Antiabortion advocates and some medical professionals insist that laws like HB-2 safeguard women.
“To the extent some studies on abortion safety cite low morbidity and mortality, it is because these procedures are carried out in clinical settings where health and safety policies and procedures are in place,” said Monique Chireau, an assistant professor in obstetrics and gynecology at Duke University, when she testified in 2014 against a bill that would block states from enacting abortion restriction laws. “The fact that morbidity and mortality rates are lower in these settings is clear evidence that regulation is needed and protects women.”

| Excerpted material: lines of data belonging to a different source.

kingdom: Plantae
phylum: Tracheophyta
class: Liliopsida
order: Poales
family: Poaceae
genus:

“Health and safety standards are designed to protect women's lives and health from abortion industry abuses,” adds Kristi Hamrick, a spokesperson for anti-abortion legal group Americans United For Life, in an e-mail. “Pro-life advocates merely say that abortionists performing these surgical abortions should follow the same laws that protect women when, for example, they have an outpatient breast biopsy or other outpatient surgery.”
She adds that the burden is on abortion providers to make sure they are investing in the best quality care for their patients.
“Health and safety standards close no clinics,” Ms. Hamrick says. “Abortionists close clinics when they don't want to invest their profits in protecting women’s health and safety.”
At the end of the day, medical practitioners and researchers say it’s less about where a lawmaker stands on the morality of abortion, but about what the laws they craft around the practice actually achieve.
“I do believe that there’s a role for lawmakers to regulate medical care. That’s why we have the FDA, the CDC,” says Ralston at Harvard Medical School. “But these laws are not improving quality, they are decreasing access to services that affect women’s health.
"It’s a very divisive, hard issue to tackle."